* **Material shown**:
-- -- --
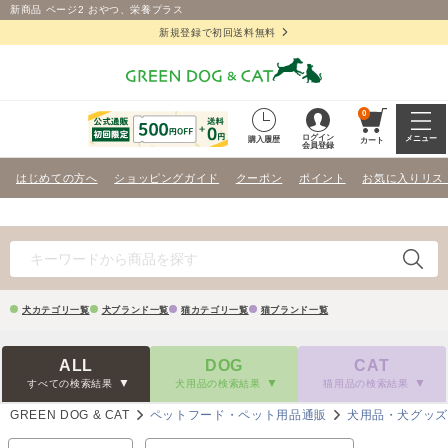
新商品 ページ2 おやつ、栄養プラス
新規登録で初回送料無料
0
ログイン
メニュー
購入履歴
カート
会員登録
はじめての方へ
ショッピングガイド
クーポン
ポイント
お気に入りリス
犬カテゴリ一覧
犬ブランド一覧
猫カテゴリ一覧
猫ブランド一覧
ALL
DOG
CAT
すべての検索結果
犬用品の検索結果
猫用品の検索結果
GREEN DOG & CAT
ペットフード・ペット用品通販
犬用品・犬グッ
-- -- --
* **Exercise details**: The expected output is the full material above, word for word, without pictures.

* **Task solution**:
新商品 ページ2 おやつ、栄養プラス
新規登録で初回送料無料
0
ログイン
メニュー
購入履歴
カート
会員登録
はじめての方へ
ショッピングガイド
クーポン
ポイント
お気に入りリス
犬カテゴリ一覧
犬ブランド一覧
猫カテゴリ一覧
猫ブランド一覧
ALL
DOG
CAT
すべての検索結果
犬用品の検索結果
猫用品の検索結果
GREEN DOG & CAT
ペットフード・ペット用品通販
犬用品・犬グッ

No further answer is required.